Weddings aren’t going to make everyone socially adept again, nor necessarily create new friendships. But they are spaces for low-stakes socializing. They are spaces where people who have lost touch or haven’t been in close touch can come back together. They fundamentally remind us that we are a part of a larger community of people — a reminder that feels good any time, and can be deeply necessary during our darker days. And at best, they remind us that our community of people contains a lot of good, even if the people who make it up aren’t all our nearest and dearest, or even our particular cup of tea. In our more-segmented and more-online and at-home lives, it’s easier than ever to only be around people we choose. Weddings — hosting or attending — can remind us that our communities are more varied that we imagine, and that there is strength and personal growth in being connected, even loosely, to people who aren’t all like us.
Weddings are also resonant cultural symbols. That’s not always good, especially at opposite-sex weddings: From a bride’s father “giving her away” to her new husband, to a bride vowing to honor and obey, to a new couple being announced as “Mr. and Mrs. His Name,” wedding traditions can symbolize the longstanding cultural assumption (and, until pretty recently, actual law) that wives are absorbed into their husbands in marriage — that by marrying a man, she ceases to legally exist as an independent entity. It’s 2023 and the overwhelming majority of women continue to cede their identity when they marry, taking their husband’s name in about as overt an act of patriarchal dominance and female erasure as the law still allows. So some of the rituals that are traditional at weddings continue to symbolize some pretty regressive and misogynist values. And I frankly hate the “best day of my life” / Disney princess wedding fantasy that has given weddings a strong symbolic power, but made them more about a woman reaching her life’s potential by being deemed wife material by a man. I’m not a pro-wedding partisan because of the (at best) fraught history and present of marriage, or because of how many weddings actually function.

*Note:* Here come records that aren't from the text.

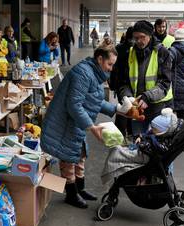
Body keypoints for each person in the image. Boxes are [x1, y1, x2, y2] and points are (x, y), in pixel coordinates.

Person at [40, 38, 137, 209]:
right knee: (68, 157)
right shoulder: (83, 74)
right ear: (100, 59)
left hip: (76, 122)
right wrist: (91, 127)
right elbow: (74, 105)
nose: (111, 68)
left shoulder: (93, 74)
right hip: (66, 121)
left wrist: (116, 109)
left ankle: (80, 188)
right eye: (110, 64)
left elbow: (94, 101)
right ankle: (71, 193)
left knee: (80, 154)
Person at [119, 20, 173, 137]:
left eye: (142, 37)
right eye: (136, 38)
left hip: (158, 107)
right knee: (138, 140)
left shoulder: (162, 53)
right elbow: (124, 81)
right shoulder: (130, 53)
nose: (138, 41)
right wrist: (127, 97)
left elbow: (164, 83)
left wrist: (147, 96)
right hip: (137, 107)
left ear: (150, 35)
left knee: (155, 142)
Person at [110, 26, 134, 137]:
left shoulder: (121, 48)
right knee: (125, 107)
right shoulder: (120, 48)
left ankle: (123, 133)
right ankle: (122, 133)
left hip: (125, 83)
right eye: (132, 38)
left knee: (127, 107)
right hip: (123, 83)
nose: (133, 41)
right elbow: (114, 68)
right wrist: (113, 84)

I’m a pro-wedding partisan because there is power in handed-down rituals: in discarding those that no longer represent who we are, and in creating new ones that suit us and that connect us. I’m a pro-wedding partisan because, in addition to having fewer and fewer spaces to socialize with people who we didn’t intentionally court as friends, we have far fewer spaces where we are asked to reflect, to consider a group’s values in relation to our own, to take stock of our lives, and to see ourselves as members of a greater whole.